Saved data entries

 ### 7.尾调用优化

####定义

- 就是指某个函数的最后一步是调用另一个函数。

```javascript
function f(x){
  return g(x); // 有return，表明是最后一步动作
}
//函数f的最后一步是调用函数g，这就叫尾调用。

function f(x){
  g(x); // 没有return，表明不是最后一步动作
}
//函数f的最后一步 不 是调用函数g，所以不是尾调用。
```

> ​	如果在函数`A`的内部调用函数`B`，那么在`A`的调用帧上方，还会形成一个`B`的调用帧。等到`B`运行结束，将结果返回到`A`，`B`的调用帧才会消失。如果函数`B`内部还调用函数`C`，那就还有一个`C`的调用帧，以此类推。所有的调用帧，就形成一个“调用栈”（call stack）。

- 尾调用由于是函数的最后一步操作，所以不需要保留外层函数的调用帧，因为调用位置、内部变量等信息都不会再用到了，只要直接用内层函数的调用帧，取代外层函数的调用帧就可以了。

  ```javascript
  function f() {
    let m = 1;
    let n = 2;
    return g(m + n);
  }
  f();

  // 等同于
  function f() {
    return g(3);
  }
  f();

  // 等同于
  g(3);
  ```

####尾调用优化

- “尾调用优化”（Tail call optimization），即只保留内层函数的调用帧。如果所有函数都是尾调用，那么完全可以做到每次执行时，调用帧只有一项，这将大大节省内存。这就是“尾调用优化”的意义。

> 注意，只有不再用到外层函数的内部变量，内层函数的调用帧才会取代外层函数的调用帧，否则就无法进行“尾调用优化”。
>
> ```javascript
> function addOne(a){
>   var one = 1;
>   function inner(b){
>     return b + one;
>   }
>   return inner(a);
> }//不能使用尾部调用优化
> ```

--

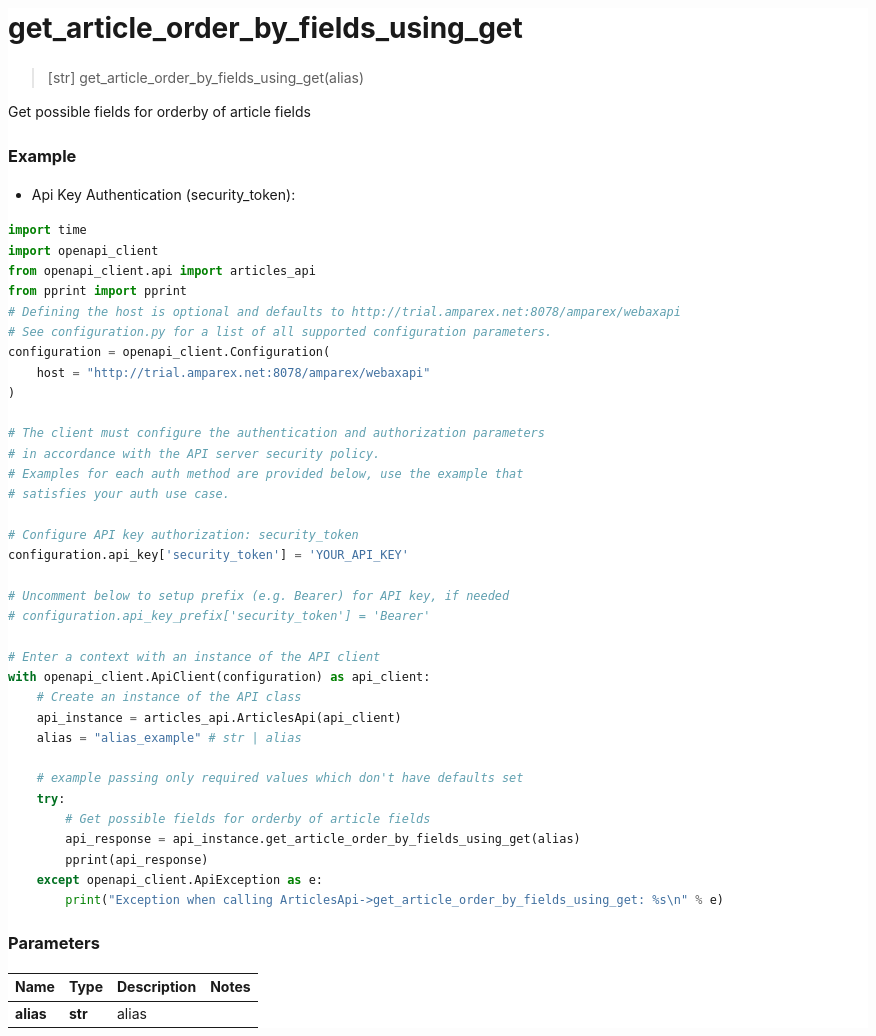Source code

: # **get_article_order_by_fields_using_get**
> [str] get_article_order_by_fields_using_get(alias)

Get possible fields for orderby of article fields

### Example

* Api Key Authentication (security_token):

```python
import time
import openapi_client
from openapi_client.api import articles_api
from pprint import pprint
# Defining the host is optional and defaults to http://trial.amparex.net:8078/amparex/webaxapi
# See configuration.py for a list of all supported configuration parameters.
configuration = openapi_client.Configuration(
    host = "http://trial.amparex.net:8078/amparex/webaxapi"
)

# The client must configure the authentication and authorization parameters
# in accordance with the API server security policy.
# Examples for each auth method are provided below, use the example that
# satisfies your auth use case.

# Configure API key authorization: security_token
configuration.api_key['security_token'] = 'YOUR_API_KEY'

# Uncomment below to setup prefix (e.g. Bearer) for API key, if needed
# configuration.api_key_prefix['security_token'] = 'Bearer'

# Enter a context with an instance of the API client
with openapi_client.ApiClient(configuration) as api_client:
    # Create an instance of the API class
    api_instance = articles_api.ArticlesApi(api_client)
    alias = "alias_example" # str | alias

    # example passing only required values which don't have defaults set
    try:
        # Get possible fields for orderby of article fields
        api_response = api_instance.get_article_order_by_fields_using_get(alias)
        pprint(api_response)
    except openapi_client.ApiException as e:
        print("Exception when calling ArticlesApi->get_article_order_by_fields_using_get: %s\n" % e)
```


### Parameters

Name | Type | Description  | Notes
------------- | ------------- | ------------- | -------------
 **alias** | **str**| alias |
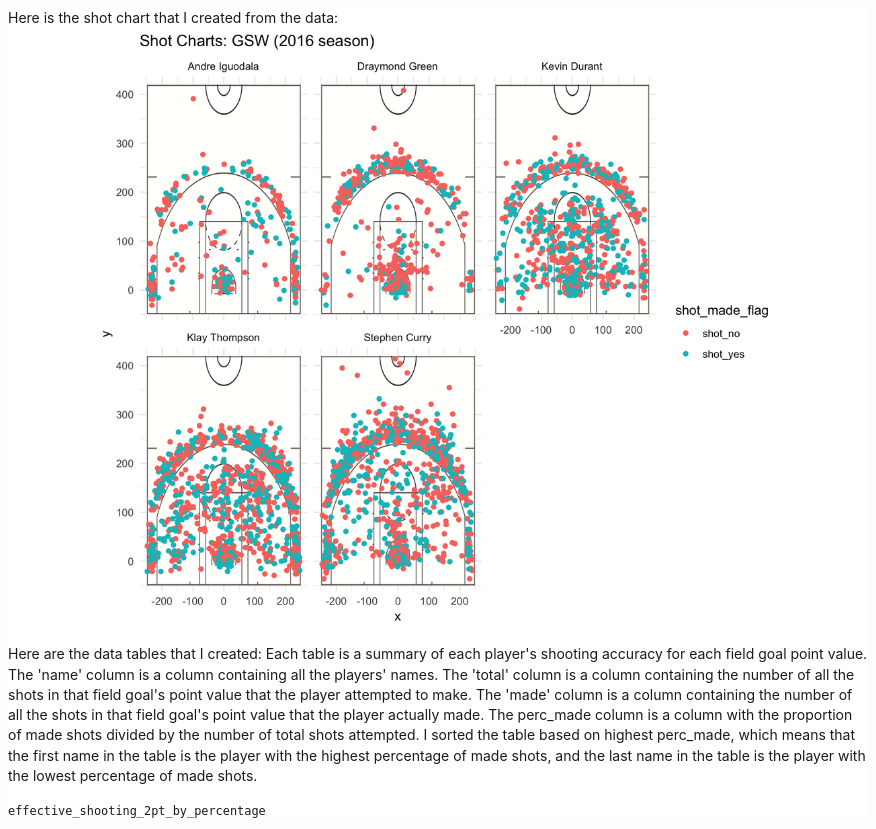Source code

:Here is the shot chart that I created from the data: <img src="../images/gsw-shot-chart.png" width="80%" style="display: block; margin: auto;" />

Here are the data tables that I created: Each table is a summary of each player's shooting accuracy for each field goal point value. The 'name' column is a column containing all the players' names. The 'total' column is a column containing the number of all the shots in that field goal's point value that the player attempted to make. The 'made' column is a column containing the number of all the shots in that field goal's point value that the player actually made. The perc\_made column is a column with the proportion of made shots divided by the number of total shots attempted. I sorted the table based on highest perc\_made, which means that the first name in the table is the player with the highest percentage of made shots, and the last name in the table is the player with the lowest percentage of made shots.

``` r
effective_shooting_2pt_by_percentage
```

→ Requirement
Among the lines above, return those that hold the word "尾调用优化".

→ Result of the task
 ### 7.尾调用优化
####尾调用优化
- “尾调用优化”（Tail call optimization），即只保留内层函数的调用帧。如果所有函数都是尾调用，那么完全可以做到每次执行时，调用帧只有一项，这将大大节省内存。这就是“尾调用优化”的意义。
> 注意，只有不再用到外层函数的内部变量，内层函数的调用帧才会取代外层函数的调用帧，否则就无法进行“尾调用优化”。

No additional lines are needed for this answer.